Considering a binary classification problem with data $D = \{(x_i,y_i)\}_{i=1}^n$, $x_i \in \mathbb{R}^d$ and $y_i \in \{0,1\}$. Given the following definitions:
$f(x) = x^T \beta$
$p(x) = \sigma(f(x))$ with $\sigma(z) = 1/(1 + e^{-z})$
$L(\beta) = \sum_{i=1}^n \Bigl[ y_i \log p(x_i) + (1 - y_i) \log [1 - p(x_i)] \Bigr]$
where $\beta \in \mathbb{R}^d$ is a vector. $p(x)$ is a short-hand for $p(y = 1\ |\ x)$.
The task is to compute the derivative $\frac{\partial}{\partial \beta} L(\beta)$. A tip is to use the fact, that $\frac{\partial}{\partial z} \sigma(z) = \sigma(z) (1 - \sigma(z))$.

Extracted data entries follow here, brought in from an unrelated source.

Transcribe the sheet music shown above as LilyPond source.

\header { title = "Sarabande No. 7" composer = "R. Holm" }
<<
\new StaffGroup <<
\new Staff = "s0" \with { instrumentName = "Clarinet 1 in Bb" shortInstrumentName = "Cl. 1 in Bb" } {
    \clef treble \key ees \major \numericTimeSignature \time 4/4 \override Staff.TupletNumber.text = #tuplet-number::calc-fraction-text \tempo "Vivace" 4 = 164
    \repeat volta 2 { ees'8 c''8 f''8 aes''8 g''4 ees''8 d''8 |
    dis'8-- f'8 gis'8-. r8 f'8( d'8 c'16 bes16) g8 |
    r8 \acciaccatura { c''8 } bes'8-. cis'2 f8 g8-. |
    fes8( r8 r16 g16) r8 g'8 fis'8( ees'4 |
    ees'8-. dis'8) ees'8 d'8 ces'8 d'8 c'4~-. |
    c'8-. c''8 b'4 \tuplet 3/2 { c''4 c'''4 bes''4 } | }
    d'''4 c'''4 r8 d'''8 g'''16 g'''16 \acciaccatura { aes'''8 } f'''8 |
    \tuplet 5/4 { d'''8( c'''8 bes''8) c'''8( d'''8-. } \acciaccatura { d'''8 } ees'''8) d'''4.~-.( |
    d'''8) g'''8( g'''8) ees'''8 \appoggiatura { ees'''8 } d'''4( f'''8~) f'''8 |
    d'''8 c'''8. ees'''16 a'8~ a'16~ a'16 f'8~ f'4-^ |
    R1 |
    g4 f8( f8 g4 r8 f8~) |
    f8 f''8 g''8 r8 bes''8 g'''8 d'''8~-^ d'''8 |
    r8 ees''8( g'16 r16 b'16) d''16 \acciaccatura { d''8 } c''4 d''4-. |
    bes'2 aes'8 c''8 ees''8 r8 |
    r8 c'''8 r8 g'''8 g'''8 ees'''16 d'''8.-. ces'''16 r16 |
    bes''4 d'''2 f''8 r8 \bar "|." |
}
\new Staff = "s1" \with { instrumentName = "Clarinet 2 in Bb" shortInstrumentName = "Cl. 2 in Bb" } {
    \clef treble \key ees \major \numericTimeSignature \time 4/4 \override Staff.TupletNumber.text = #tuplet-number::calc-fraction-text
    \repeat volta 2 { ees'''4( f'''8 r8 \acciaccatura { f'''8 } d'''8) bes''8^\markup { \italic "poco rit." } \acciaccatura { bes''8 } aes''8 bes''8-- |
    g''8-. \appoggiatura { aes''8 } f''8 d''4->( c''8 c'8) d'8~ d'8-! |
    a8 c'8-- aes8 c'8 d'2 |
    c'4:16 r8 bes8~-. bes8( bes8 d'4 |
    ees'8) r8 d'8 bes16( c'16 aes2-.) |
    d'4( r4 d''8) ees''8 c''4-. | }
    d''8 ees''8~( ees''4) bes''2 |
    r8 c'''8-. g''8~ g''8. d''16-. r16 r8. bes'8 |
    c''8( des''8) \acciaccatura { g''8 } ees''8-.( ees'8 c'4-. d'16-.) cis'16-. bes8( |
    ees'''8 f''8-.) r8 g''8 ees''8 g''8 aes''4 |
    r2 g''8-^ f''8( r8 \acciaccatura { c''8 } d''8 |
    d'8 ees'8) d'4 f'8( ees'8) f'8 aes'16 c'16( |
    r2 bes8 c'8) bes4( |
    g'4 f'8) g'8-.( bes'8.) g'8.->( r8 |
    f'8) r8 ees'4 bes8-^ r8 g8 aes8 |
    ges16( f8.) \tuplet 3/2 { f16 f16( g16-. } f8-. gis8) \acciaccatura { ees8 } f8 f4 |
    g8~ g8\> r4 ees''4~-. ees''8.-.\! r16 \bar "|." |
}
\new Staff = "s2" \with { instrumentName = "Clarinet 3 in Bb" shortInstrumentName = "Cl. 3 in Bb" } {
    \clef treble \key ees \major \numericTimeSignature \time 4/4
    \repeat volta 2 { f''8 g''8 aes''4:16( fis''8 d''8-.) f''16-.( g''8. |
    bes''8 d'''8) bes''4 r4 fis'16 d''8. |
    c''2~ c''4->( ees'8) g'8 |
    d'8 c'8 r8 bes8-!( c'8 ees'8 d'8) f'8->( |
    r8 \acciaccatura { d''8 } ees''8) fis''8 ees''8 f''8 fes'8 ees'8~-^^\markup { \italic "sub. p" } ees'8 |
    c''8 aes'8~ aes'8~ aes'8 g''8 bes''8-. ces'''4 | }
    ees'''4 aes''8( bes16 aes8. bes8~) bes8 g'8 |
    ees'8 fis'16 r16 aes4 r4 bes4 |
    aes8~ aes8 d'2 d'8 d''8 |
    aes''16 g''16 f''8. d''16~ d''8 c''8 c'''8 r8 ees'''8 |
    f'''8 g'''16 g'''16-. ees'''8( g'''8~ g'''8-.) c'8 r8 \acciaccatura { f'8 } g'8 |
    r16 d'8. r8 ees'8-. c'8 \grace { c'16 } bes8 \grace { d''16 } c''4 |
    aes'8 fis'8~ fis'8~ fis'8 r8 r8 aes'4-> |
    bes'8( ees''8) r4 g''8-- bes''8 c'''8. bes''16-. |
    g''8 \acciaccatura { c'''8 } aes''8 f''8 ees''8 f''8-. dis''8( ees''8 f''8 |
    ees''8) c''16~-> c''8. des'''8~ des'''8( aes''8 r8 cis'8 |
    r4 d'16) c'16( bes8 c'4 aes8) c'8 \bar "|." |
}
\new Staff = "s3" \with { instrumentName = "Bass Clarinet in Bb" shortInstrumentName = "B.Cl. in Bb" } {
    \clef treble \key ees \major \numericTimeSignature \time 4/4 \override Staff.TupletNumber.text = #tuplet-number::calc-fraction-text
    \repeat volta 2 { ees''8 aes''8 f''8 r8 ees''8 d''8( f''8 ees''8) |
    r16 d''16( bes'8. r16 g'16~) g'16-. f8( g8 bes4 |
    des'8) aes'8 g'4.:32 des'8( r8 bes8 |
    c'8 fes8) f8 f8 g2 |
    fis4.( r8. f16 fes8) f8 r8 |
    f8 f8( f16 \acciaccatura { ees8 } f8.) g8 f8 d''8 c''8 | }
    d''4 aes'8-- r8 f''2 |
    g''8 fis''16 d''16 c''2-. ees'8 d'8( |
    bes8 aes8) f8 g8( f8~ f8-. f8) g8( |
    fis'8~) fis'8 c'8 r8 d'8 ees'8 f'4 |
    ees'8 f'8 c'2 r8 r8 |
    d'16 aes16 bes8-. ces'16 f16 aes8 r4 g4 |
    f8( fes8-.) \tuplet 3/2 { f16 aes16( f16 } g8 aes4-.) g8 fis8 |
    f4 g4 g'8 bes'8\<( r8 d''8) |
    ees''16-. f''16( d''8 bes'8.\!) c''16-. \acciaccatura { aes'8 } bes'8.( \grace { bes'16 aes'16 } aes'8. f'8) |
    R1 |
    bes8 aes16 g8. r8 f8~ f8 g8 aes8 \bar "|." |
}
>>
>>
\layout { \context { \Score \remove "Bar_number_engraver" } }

So here is my approach so far:
\begin{align*} L(\beta) & = \sum_{i=1}^n \Bigl[ y_i \log p(x_i) + (1 - y_i) \log [1 - p(x_i)] \Bigr]\\ \frac{\partial}{\partial \beta} L(\beta) & = \sum_{i=1}^n \Bigl[ \Bigl( \frac{\partial}{\partial \beta} y_i \log p(x_i) \Bigr) + \Bigl( \frac{\partial}{\partial \beta} (1 - y_i) \log [1 - p(x_i)] \Bigr) \Bigr]\\ \end{align*}
\begin{align*} \frac{\partial}{\partial \beta} y_i \log p(x_i) &= (\frac{\partial}{\partial \beta} y_i) \cdot \log p(x_i) + y_i \cdot (\frac{\partial}{\partial \beta} p(x_i))\\ &= 0 \cdot \log p(x_i) + y_i \cdot (\frac{\partial}{\partial \beta} p(x_i))\\ &= y_i \cdot (p(x_i) \cdot (1 - p(x_i))) \end{align*}
\begin{align*} \frac{\partial}{\partial \beta} (1 - y_i) \log [1 - p(x_i)] &= (1 - y_i) \cdot (\frac{\partial}{\partial \beta} \log [1 - p(x_i)])\\ & = (1 - y_i) \cdot \frac{1}{1 - p(x_i)} \cdot p(x_i) \cdot (1 - p(x_i))\\ & = (1 - y_i) \cdot p(x_i) \end{align*}
$\frac{\partial}{\partial \beta} L(\beta) = \sum_{i=1}^n \Bigl[ y_i \cdot (p(x_i) \cdot (1 - p(x_i))) + (1 - y_i) \cdot p(x_i) \Bigr]$
So basically I used the product and chain rule to compute the derivative. I am afraid, that my solution is wrong, because in Hasties The Elements of Statistical Learning on page 120 it says the gradient is:
$\sum_{i = 1}^N x_i(y_i - p(x_i;\beta))$
I don't know what could have possibly gone wrong, any advices on this?